Как известно, творческая биография Гриши Брускина примечательна тем, что в 1989 году его работа «Фундаментальный лексикон» была продана на первом московском аукционе Sotheby’s за ошеломительные для позднесоветского времени полмиллиона долларов. Некоторые исследователи называют другие суммы, но это не имеет особого значения: по собственному признанию художника, ему досталась лишь малая часть тех денег.
Киноведа, культуролога Михаила Ямпольского связывают с Брускиным годы дружбы и диалога, ставшего импульсом к написанию этой книги. «Живописный гнозис» состоит из двух статей: в одноименной первой анализируется шпалера «Алефбет», а во второй, куда меньшей по объему, — легендарный «Фундаментальный лексикон». Впрочем, Ямпольский не ограничивается только этими, довольно объемными работами. В поле его внимания попадают инсталляции Брускина «На краю» (2001), «Время «Ч» (2008–2012) и «Коллекция археолога» (2009), визуальные фрагменты из которых также можно найти в книге.
Кажется, Михаил Ямпольский не нуждается в особенном представлении. Вот уже более 20 лет он выпускает в год по крупной работе (книге), не считая статей о кино, литературе и философии. Пару лет назад он стал выступать и с философско-публицистическими текстами, за которые удостоился премии «Просветитель». Очерки Ямпольского привлекли к его работе внимание новой аудитории — молодых художников и гуманитариев. Возможно, на волне этого интереса Ямпольский обратился и к разбору явлений современного искусства, которое, кажется, им до этого почти не рассматривалось.
Вообще, книги Михаила Ямпольского — это констелляции различных способов анализа феноменов культуры, истории, политики и так далее: от культурологии он переходит к точным наукам, от искусствоведческих и киноведческих размышлений — к философским обобщениям. Можно сказать, что в своих книгах Ямпольский предлагает исследовательский опыт, оказавшийся ценным и заразительным для многих: рассматривать кино, литературу, современное искусство и прочее как части единого культурного опыта, которые могут (и должны!) анализироваться на соседних страницах, даже если они созданы в разные тысячелетия.

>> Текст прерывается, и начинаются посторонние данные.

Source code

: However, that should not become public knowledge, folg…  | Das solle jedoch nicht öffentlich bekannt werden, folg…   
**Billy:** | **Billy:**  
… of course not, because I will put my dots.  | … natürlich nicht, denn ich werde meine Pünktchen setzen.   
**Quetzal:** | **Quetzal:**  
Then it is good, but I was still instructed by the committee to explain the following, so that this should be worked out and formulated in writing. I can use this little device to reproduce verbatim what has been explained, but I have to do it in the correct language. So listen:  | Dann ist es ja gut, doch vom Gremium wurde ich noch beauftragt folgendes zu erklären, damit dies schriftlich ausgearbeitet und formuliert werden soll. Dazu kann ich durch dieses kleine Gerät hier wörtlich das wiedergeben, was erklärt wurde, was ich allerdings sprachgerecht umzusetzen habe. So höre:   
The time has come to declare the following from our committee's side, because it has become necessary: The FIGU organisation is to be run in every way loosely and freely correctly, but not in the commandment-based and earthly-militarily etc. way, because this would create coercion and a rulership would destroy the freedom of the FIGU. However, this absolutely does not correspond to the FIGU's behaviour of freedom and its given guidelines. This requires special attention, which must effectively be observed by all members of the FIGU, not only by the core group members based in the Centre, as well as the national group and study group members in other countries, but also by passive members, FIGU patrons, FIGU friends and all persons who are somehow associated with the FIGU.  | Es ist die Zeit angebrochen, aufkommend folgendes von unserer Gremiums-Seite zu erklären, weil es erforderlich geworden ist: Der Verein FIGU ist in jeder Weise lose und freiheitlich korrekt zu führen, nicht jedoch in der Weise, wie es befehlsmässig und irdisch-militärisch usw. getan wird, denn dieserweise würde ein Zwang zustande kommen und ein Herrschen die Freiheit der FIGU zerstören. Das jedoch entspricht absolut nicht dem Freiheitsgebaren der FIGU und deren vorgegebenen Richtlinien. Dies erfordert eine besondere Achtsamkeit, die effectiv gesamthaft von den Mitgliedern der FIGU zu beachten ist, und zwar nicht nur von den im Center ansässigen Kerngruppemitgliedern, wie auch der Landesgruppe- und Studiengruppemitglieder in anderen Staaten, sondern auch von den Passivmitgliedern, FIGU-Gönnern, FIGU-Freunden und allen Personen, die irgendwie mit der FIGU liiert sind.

Подобный подход имеет как сторонников, приветствующих сближение гуманитарной мысли с актуальными культурными практиками и политическими событиями, так и противников, считающих, что при огромном количестве задействованных источников исследования Ямпольского лишены ясной мотивировки и методологии исследования.
В интервью и мемуарной прозе Гриша Брускин неоднократно говорил о важности для него тем еврейской идентичности и советской мифологии (видимо, в смысле Ролана Барта, на которого ссылается и Ямпольский). Как правило, художник посвящает этим крупным темам отдельные произведения, но в то же время они образуют своего рода «код» (как говорит сам мастер), делающий его творчество узнаваемым и в конечном итоге коммерчески успешным.
Гриша Брускин, как и, например, Илья Кабаков, принадлежит к художникам, эмигрировавшим в самом конце 1980-х и довольно быстро осознавшим необходимость построения биографического мифа, который бы выделял их на общем фоне и в то же время не прописывал по ведомству искусства Восточной Европы. Михаил Ямпольский использует это самоописание Брускина и, так сказать, пропускает его через сложную теоретическую конструкцию, в которой историография объединяется с гебраистикой, а Мартин Бубер «безболезненно» соседствует с Карлом Шмиттом. При этом он не ограничивается содержательной стороной произведений, но рассматривает их фактуру, способную сказать исследователю не меньше, чем само изображение (в первую очередь это касается шпалеры «Алефбет»). Намечая отношения между еврейской эсхатологией и советской повседневной мифологией, Ямпольский пишет о богооставленности мира «Фундаментального лексикона» и присутствии Бога в «Алефбете» («шехины талмудистов и каббалистов»).
Углубляя этот тезис, Ямпольский проводит линию от (бесконечно длящегося) апокалиптического времени, в котором пребывают фигуры «Фундаментального лексикона», до мира «индивидуального спасения» еврейского гностика в «Алефбете». В орбиту его рефлексии попадает и историческое измерение, переопределяемое Брускиным в каждом новом произведении (Ямпольский пишет об этом довольно подробно, обращаясь к тексту «О понятии истории» Вальтера Беньямина).
Линия исследования, прочерченная в книге «Живописный гнозис», отнюдь не пряма, но полна ответвлений, создающих отдельное измерение, которое можно назвать просвещенческим. (В скобках отмечу, что оборотной стороной авторской эрудиции оказывается безапелляционность формулировок, часть которых все-таки требует п(р)ояснения.)
То, что в рецензии упомянуто в двух предложениях, в книге раскрывается постепенно и на многих страницах: Ямпольский словно бы стремится назвать/исчерпать все смыслы, которые могло бы иметь произведение.